Said the Rev Paul Abner, above, an Assembly of God pastor who leads an anti-cannabis coalition called Oklahoma Faith Leaders:
From a spiritual standpoint, none of us can sustain the sound minds and healthy bodies God desires us to have when we place ourselves under the controlling influence of something other than the Holy Spirit.
Other religious opponents include top officials of the Baptist General Convention of Oklahoma – representing the state’s roughly 577,000 Southern Baptists – and the Catholic Conference of Oklahoma, the public policy arm of the state’s Roman Catholic dioceses, comprising roughly 288,000 parishioners.
Russell Moore, President of the Southern Baptist Convention’s Ethics and Religious Liberty Commission said:
My hope is that Oklahoma will vote down marijuana legalization and continue to put legal barriers between addiction and the communities it devastates.
Former state Senator Connie Johnson, a Democrat running for governor who supports the marijuana initiative, acknowledged that she sees it as the first step toward approving full recreational use.
Legalising marijuana use would help reduce Oklahoma’s mass incarceration rate, now one of the highest in the nation, said Johnson, a longtime member of the Church of the Living God in Oklahoma City.
Presbyterian minister Bobby Griffith, a member of the national group Clergy for a New Drug Policy, believes that medical marijuana in Oklahoma could help arthritis sufferers with chronic pain and veterans with post-traumatic stress disorder.
The 41-year-old husband and father has a personal reason, too, for supporting State Question 788.
For myself, I would be interested in a prescription for it to see if it works better than my anxiety and depression medications.
Republican Senator James Lankford, above, an ordained Southern Baptist pastor, blasts the ballot measure as a:
Recreational marijuana vote disguised as medical marijuana. The moral issue to me is really a family issue. The best thing for our state is not to get more parents and grandparents to smoke marijuana.

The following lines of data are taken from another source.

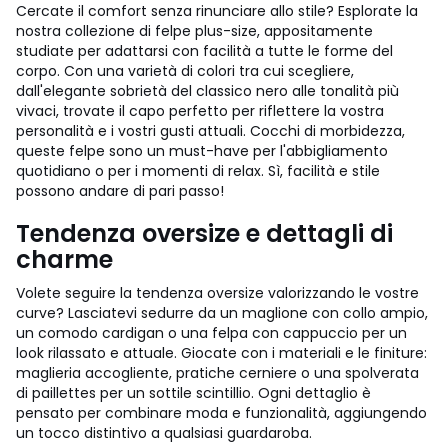
Cercate il comfort senza rinunciare allo stile? Esplorate la
nostra collezione di felpe plus-size, appositamente
studiate per adattarsi con facilità a tutte le forme del
corpo. Con una varietà di colori tra cui scegliere,
dall'elegante sobrietà del classico nero alle tonalità più
vivaci, trovate il capo perfetto per riflettere la vostra
personalità e i vostri gusti attuali. Cocchi di morbidezza,
queste felpe sono un must-have per l'abbigliamento
quotidiano o per i momenti di relax. Sì, facilità e stile
possono andare di pari passo!
Tendenza oversize e dettagli di
charme
Volete seguire la tendenza oversize valorizzando le vostre
curve? Lasciatevi sedurre da un maglione con collo ampio,
un comodo cardigan o una felpa con cappuccio per un
look rilassato e attuale. Giocate con i materiali e le finiture:
maglieria accogliente, pratiche cerniere o una spolverata
di paillettes per un sottile scintillio. Ogni dettaglio è
pensato per combinare moda e funzionalità, aggiungendo
un tocco distintivo a qualsiasi guardaroba.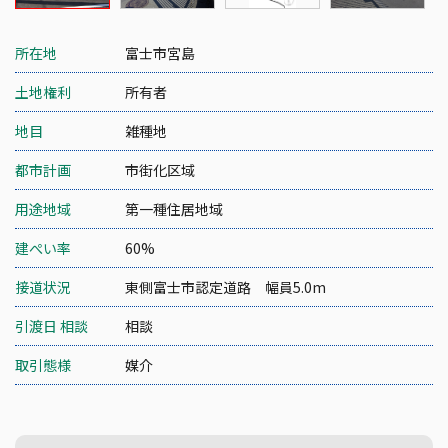
所在地
富士市宮島
土地権利
所有者
地目
雑種地
都市計画
市街化区域
用途地域
第一種住居地域
建ぺい率
60%
接道状況
東側富士市認定道路 幅員5.0m
引渡日 相談
相談
取引態様
媒介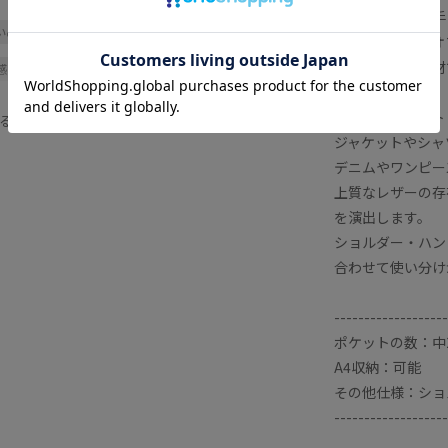
使い込むほどに手
いめカジュアル
オフィス
上品な表情で、オ
チするレザー素材
感
ナチュラル
バッグ
ベルト
幅広
旅行
本革
■コーディネート
る
ジャケットやシャ
グ
通勤用
デニムやワンピー
上質なレザーの存
を演出します。
ショルダー・ハン
合わせて使い分け
-------------------
ポケットの数：中
A4収納：可能
その他仕様：ショ
-------------------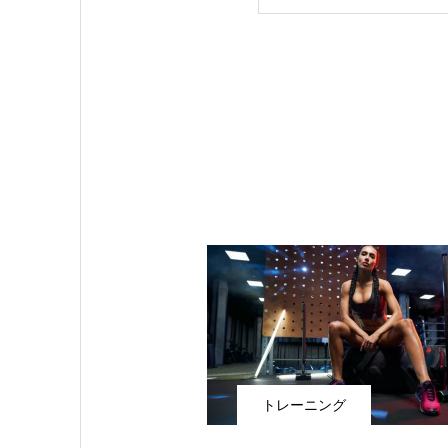
トレーニング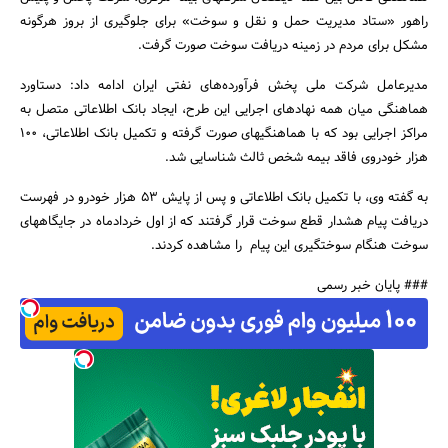
راهور «ستاد مدیریت حمل و نقل و سوخت» برای جلوگیری از بروز هرگونه
مشکل برای مردم در زمینه دریافت سوخت صورت گرفت.
مدیرعامل شرکت ملی پخش فرآورده‌های نفتی ایران ادامه داد: دستاورد
هماهنگی میان همه نهادهای اجرایی این طرح، ایجاد بانک اطلاعاتی متصل به
مراکز اجرایی بود که با هماهنگیهای صورت گرفته و تکمیل بانک اطلاعاتی، 100
هزار خودروی فاقد بیمه شخص ثالث شناسایی شد.
به گفته وی، با تکمیل بانک اطلاعاتی و پس از پایش 53 هزار خودرو در فهرست
دریافت پیام هشدار قطع سوخت قرار گرفتند که از اول خردادماه در جایگاههای
سوخت هنگام سوختگیری این پیام را مشاهده کردند.
### پایان خبر رسمی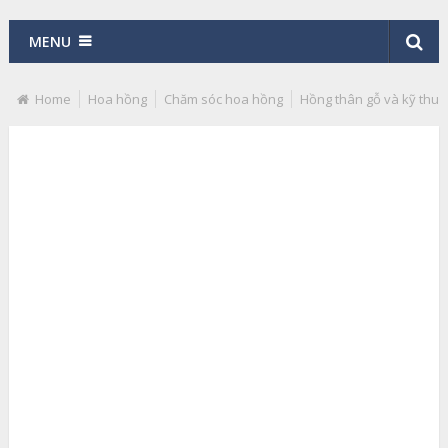
MENU
Home
Hoa hồng
Chăm sóc hoa hồng
Hồng thân gỗ và kỹ thuật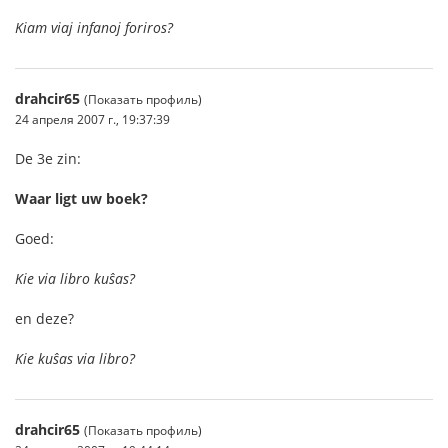
Kiam viaj infanoj foriros?
drahcir65
(Показать профиль)
24 апреля 2007 г., 19:37:39
De 3e zin:
Waar ligt uw boek?
Goed:
Kie via libro kuŝas?
en deze?
Kie kuŝas via libro?
drahcir65
(Показать профиль)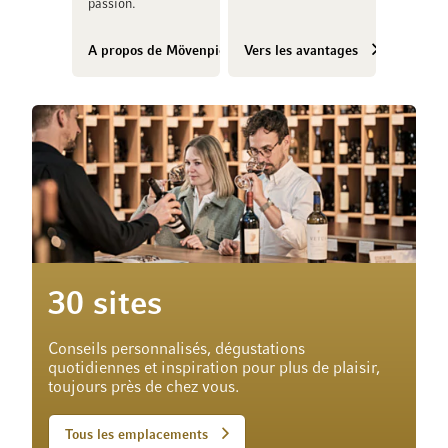
passion.
A propos de Mövenpick Vins
Vers les avantages
30 sites
Conseils personnalisés, dégustations
quotidiennes et inspiration pour plus de plaisir,
toujours près de chez vous.
Tous les emplacements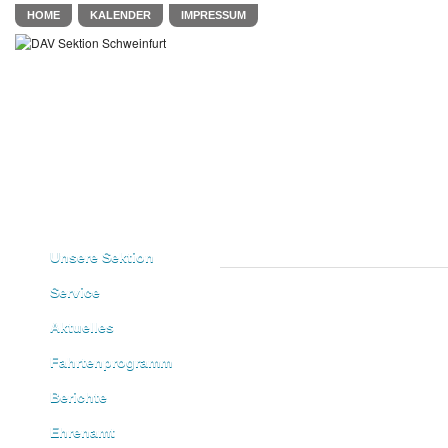
HOME
KALENDER
IMPRESSUM
Unsere Sektion
Service
Aktuelles
Fahrtenprogramm
Berichte
Ehrenamt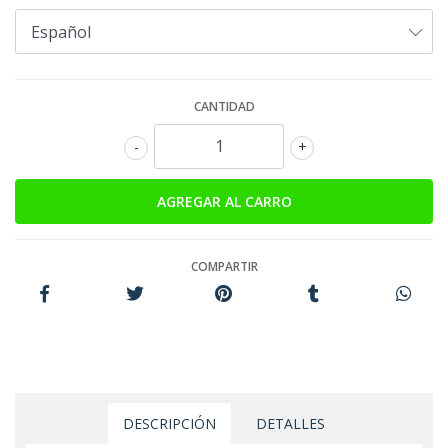
CANTIDAD
-
+
COMPARTIR
DESCRIPCIÓN
DETALLES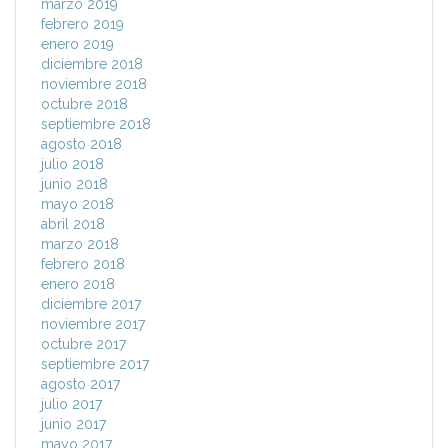
marzo 2019
febrero 2019
enero 2019
diciembre 2018
noviembre 2018
octubre 2018
septiembre 2018
agosto 2018
julio 2018
junio 2018
mayo 2018
abril 2018
marzo 2018
febrero 2018
enero 2018
diciembre 2017
noviembre 2017
octubre 2017
septiembre 2017
agosto 2017
julio 2017
junio 2017
mayo 2017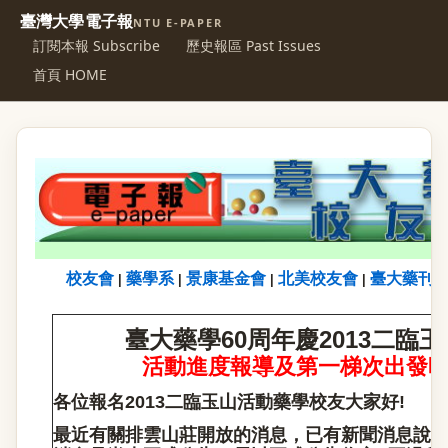
臺灣大學電子報
NTU E-PAPER
訂閱本報 Subscribe
歷史報區 Past Issues
首頁 HOME
校友會
藥學系
景康基金會
北美校友會
臺大藥刊
|
|
|
|
臺大藥學60周年慶2013
二臨玉
活動進度報導及第一梯次出發
各位報名2013
二臨玉山活動
藥學校友大家好!
最近有關排雲山莊開放的消息，已有新聞消息說6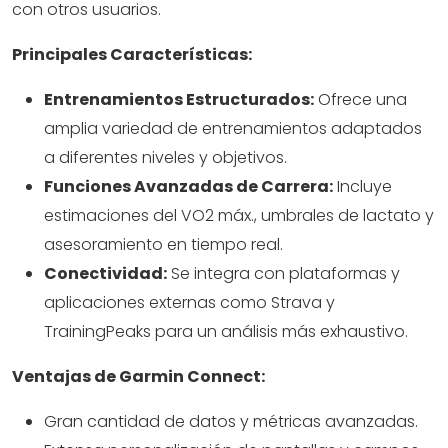
con otros usuarios.
Principales Características:
Entrenamientos Estructurados:
Ofrece una
amplia variedad de entrenamientos adaptados
a diferentes niveles y objetivos.
Funciones Avanzadas de Carrera:
Incluye
estimaciones del VO2 máx., umbrales de lactato y
asesoramiento en tiempo real.
Conectividad:
Se integra con plataformas y
aplicaciones externas como Strava y
TrainingPeaks para un análisis más exhaustivo.
Ventajas de Garmin Connect:
Gran cantidad de datos y métricas avanzadas.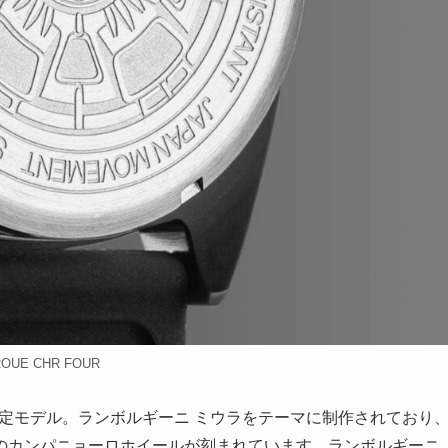
ROUE CHR FOUR
た限定モデル。ランボルギーニ ミウラをテーマに制作されており
のカンパニョーロホイールが刻まれています。ランボルギーニ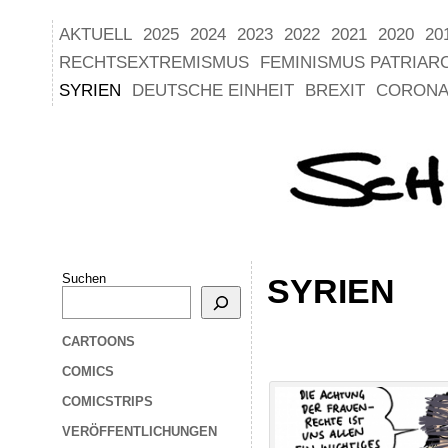
AKTUELL
2025
2024
2023
2022
2021
2020
20
RECHTSEXTREMISMUS
FEMINISMUS PATRIAR
SYRIEN
DEUTSCHE EINHEIT
BREXIT
CORONA
Suchen
SYRIEN
CARTOONS
COMICS
COMICSTRIPS
VERÖFFENTLICHUNGEN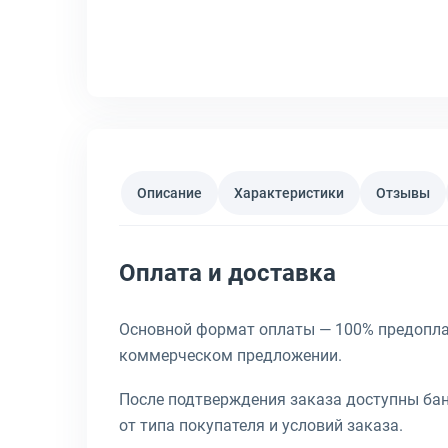
Описание
Характеристики
Отзывы
Оплата и доставка
Основной формат оплаты — 100% предоплата
коммерческом предложении.
После подтверждения заказа доступны банк
от типа покупателя и условий заказа.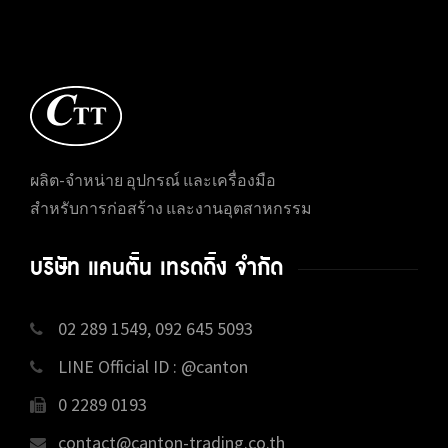
ผลิต-จำหน่าย อุปกรณ์ และเครื่องมือ
สำหรับการก่อสร้าง และงานอุตสาหกรรม
บริษัท แคนตั้น เทรดดิ้ง จำกัด
02 289 1549, 092 645 5093
LINE Official ID : @canton
0 2289 0193
contact@canton-trading.co.th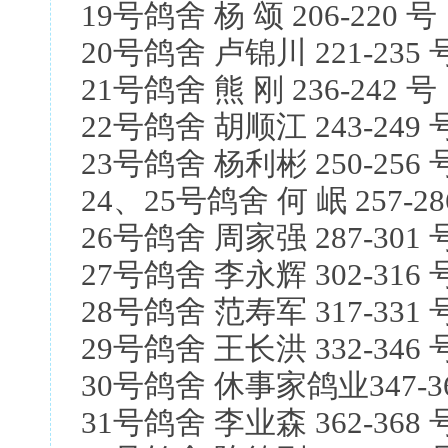
19号鸽舍 杨 颂 206-220 号
20号鸽舍 卢锦川 221-235 
21号鸽舍 熊 刚 236-242 号
22号鸽舍 胡顺江 243-249 
23号鸽舍 杨利彬 250-256 
24、25号鸽舍 何 岷 257-2
26号鸽舍 周家强 287-301 
27号鸽舍 李永辉 302-316 
28号鸽舍 范寿军 317-331 
29号鸽舍 王长洪 332-346 
30号鸽舍 休事家鸽业347-3
31号鸽舍 李业森 362-368 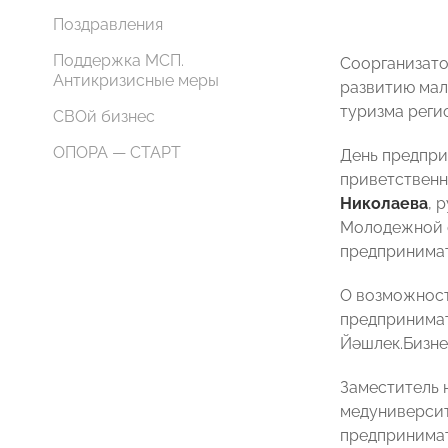
Поздравления
Поддержка МСП.
Соорганизато
Антикризисные меры
развитию мал
туризма реги
СВОй бизнес
ОПОРА — СТАРТ
День предпри
приветствен
Николаева
, 
Молодежной о
предпринимат
О возможност
предпринимат
Йәшлек.Бизн
Заместитель 
медуниверсит
предпринимат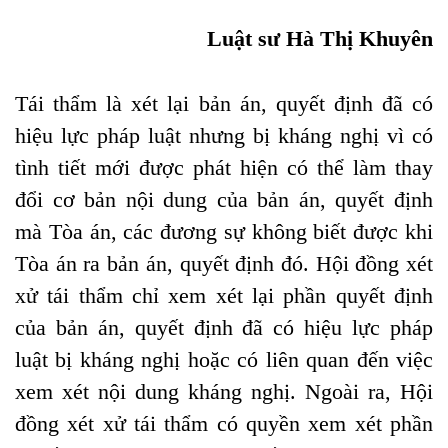
Luật sư Hà Thị Khuyên
Tái thẩm là xét lại bản án, quyết định đã có
hiệu lực pháp luật nhưng bị kháng nghị vì có
tình tiết mới được phát hiện có thể làm thay
đổi cơ bản nội dung của bản án, quyết định
mà Tòa án, các đương sự không biết được khi
Tòa án ra bản án, quyết định đó.
Hội đồng xét
xử tái thẩm chỉ xem xét lại phần quyết định
của bản án, quyết định đã có hiệu lực pháp
luật bị kháng nghị hoặc có liên quan đến việc
xem xét nội dung kháng nghị. Ngoài ra, Hội
đồng xét xử tái thẩm có quyền xem xét phần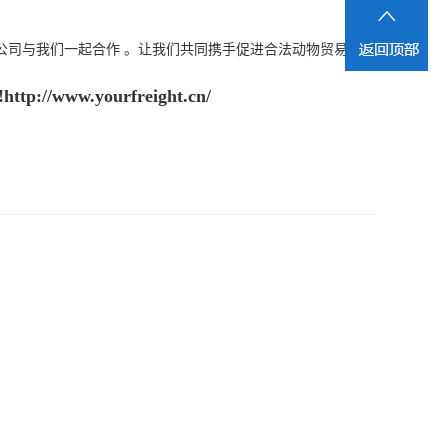
公司与我们一起合作 。让我们共同携手促进合法动物贸易
w.yourfreight.cn/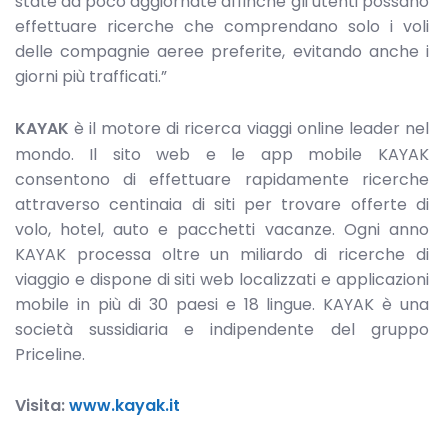
state da poco aggiornate affinchè gli utenti possano
effettuare ricerche che comprendano solo i voli
delle compagnie aeree preferite, evitando anche i
giorni più trafficati.”
KAYAK
è il motore di ricerca viaggi online leader nel
mondo. Il sito web e le app mobile KAYAK
consentono di effettuare rapidamente ricerche
attraverso centinaia di siti per trovare offerte di
volo, hotel, auto e pacchetti vacanze. Ogni anno
KAYAK processa oltre un miliardo di ricerche di
viaggio e dispone di siti web localizzati e applicazioni
mobile in più di 30 paesi e 18 lingue. KAYAK è una
società sussidiaria e indipendente del gruppo
Priceline.
Visita:
www.kayak.it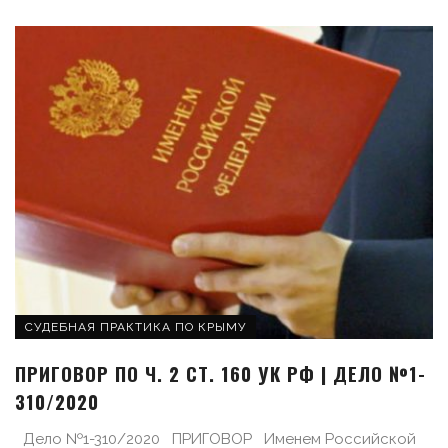
СУДЕБНАЯ ПРАКТИКА ПО КРЫМУ
ПРИГОВОР ПО Ч. 2 СТ. 160 УК РФ | ДЕЛО №1-
310/2020
Дело №1-310/2020 ПРИГОВОР Именем Российской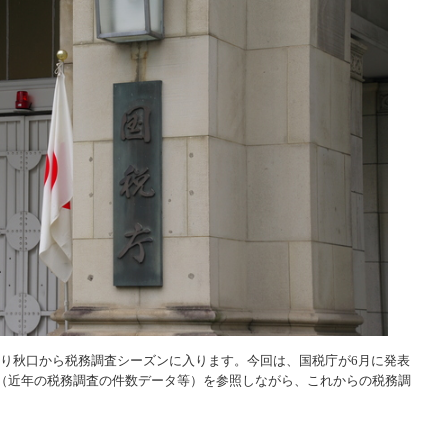
わり秋口から税務調査シーズンに入ります。今回は、国税庁が6月に発表
述（近年の税務調査の件数データ等）を参照しながら、これからの税務調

To have our communities more drug-addicted and distracted, that doesn’t help our families. It doesn’t make us more prosperous. It doesn’t make our schools more successful.
About 30 states have passed medical marijuana laws, starting with California in 1996, according to the National Conference of State Legislatures.
Oklahoma would be the first to do so without listing qualifying conditions. That, assert critics, would allow doctors to issue two-year marijuana licenses to patients for any reason.
Oklahomans for Health, the most vocal group rallying support for the ballot measure, says all patients and their doctors:
Should have the freedom to consider all available medical care options.